QI have a character, a seventy-year-old man, who has severe emphysema and spends his days in a wheelchair plugged into an oxygen bottle. If my bad guy wanted to kill him and make it appear to be a suicide or an accident, how could he accomplish it? Could he simply remove or tamper with his oxygen bottle?
Simon Wood
Author of Paying the Piper
Bay Area, California
AIt is true that many emphysema sufferers require full-time oxygen and carry around small oxygen tanks or oxygen concentrators. Either way the amount of oxygen in the inspired air that the individual receives is slightly higher than it would be if he was just breathing room air. Removing his tank or concentrator or emptying his oxygen tank could indeed cause death, and it would be indistinguishable from an accident or a suicide.
Another way would be to increase the amount of oxygen he is breathing. Let me explain. People with emphysema and other forms of chronic obstructive pulmonary disease (COPD) are highly sensitive to oxygen inhalation. The physiology is extremely complex, but in a person with this medical condition, a very high oxygen level in the inspired air will severely depress the respiratory center in the brain stem. The person would become lethargic, sleepy, lapse into a coma, and die from asphyxia. This would be a more pleasant way of committing suicide since reducing the oxygen intake would cause extreme shortness of breath and distress before death, while increasing the oxygen intake would cause him to fall asleep, lapse into a coma, and die quietly.

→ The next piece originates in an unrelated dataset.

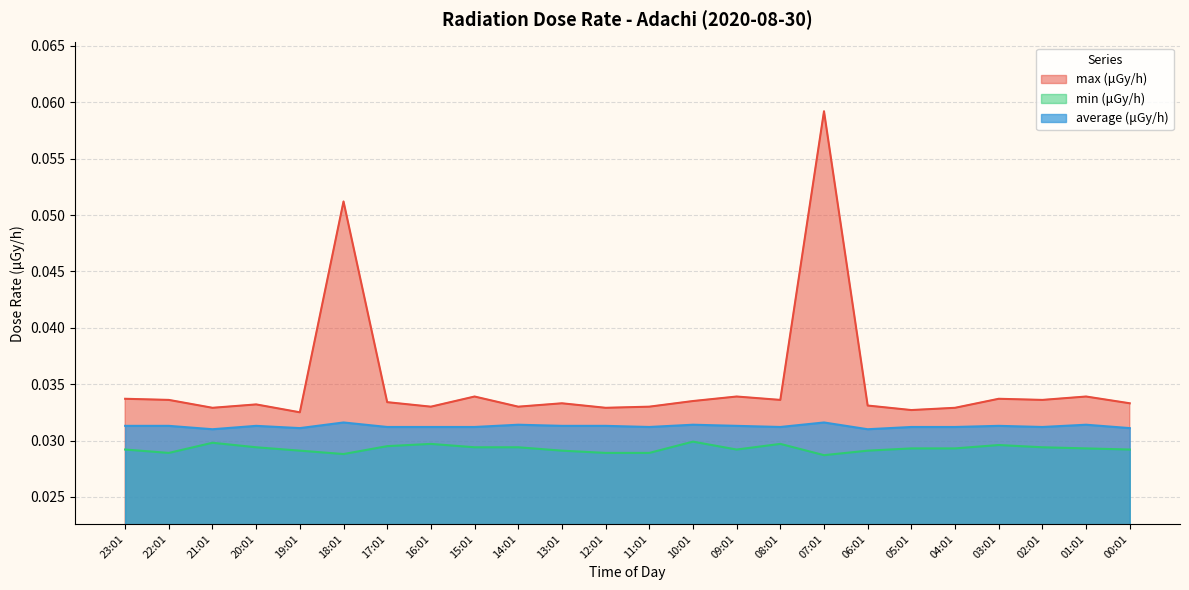

Rank the series by their average value, from lowest to highest.

min (μGy/h), average (μGy/h), max (μGy/h)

If the villain returned to the scene and turned the oxygen tank back to a normal flow rate, there would be no way of determining the exact manner of death. That is, homicide, suicide, accident, and a natural death from COPD would look identical. The normal flow rate for oxygen tanks in this type of patient is around two liters per minute. Increasing it to four or five liters per minute could cause death in a few minutes or up to an hour.